About Me

Pemilukada, Hilangkan secara Langsung

Salah satu sudut di Kota Adelaide, Australia Selatan. Pemerintahnya dapat memimpin rakyatnya dengan baik. Tingkat kebersihannya sangat memuaskan. Hampir tidak ada sampai berserakan di sepanjang jalan karena pemerintah mampu memikirkan cara mengatasinya.
 
Dari awal saya termasuk seorang warganegara Indonesia yang tidak suka dengan pemilihan umum kepala daerah secara langsung. Dalam beberapa kesempatan diskusi terbatas dengan teman-teman sesama mahasiswa PhD. Universiti Kebangsaan Malaysia (UKM),  baik saat di Indonesia maupun di Malaysia, saya sering kemukakan ketidaksetujuan terhadap cara ini. Demikian pula dalam perkualiahan dengan mahasiswa di UIN Alauddin Makassar dulu, tidak jarang saya kemukakan alasan mengapa pemilihan umum kepala daerah secara langsung, harus segera distop. Bahkan dalam satu makalah saya yang diterbitkan oleh Jurnal Mediasi STIKOM Muhammadiyah sekitar tahun 2010 lalu, dalam bagian makalah tersebut saya singgung tentang pemilukada ini.

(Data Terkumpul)
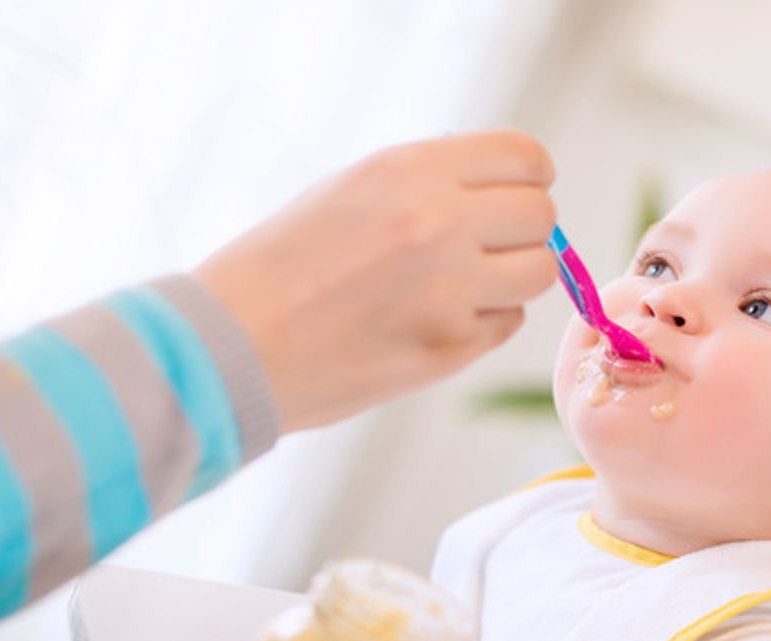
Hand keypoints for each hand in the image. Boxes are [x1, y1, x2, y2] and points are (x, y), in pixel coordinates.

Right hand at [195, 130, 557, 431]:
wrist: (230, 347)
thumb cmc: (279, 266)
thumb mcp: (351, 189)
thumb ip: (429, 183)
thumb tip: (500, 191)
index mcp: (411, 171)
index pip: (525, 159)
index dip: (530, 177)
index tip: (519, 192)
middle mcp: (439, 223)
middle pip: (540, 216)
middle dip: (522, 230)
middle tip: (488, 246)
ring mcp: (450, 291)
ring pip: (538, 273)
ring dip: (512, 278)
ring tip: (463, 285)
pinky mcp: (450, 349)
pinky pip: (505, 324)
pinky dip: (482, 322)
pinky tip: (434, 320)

* SOAL LATIHAN:
1) Tentukan apakah pernyataan (a), (b), dan (c) sesuai dengan bacaan tentang pemilukada, lalu jawab ya atau tidak disertai kutipan persis dari bacaan yang menjadi penentunya: (a) Sejak awal penulis tidak suka dengan pemilihan umum kepala daerah secara langsung. (b) Makalah penulis diterbitkan oleh Jurnal Mediasi STIKOM Muhammadiyah sekitar tahun 2015. (c) Kota Adelaide terletak di Australia Barat.
2) Menurut bacaan tentang pemilukada, di universitas mana teman-teman diskusi penulis menempuh studi PhD?
Data terkumpul tidak berperan dalam soal-soal ini.

* JAWABAN YANG DIHARAPKAN:
1)
(a) Ya: "Dari awal saya termasuk seorang warganegara Indonesia yang tidak suka dengan pemilihan umum kepala daerah secara langsung."
(b) Tidak: "diterbitkan oleh Jurnal Mediasi STIKOM Muhammadiyah sekitar tahun 2010 lalu"
(c) Tidak: "Kota Adelaide, Australia Selatan"

2) Universiti Kebangsaan Malaysia (UKM).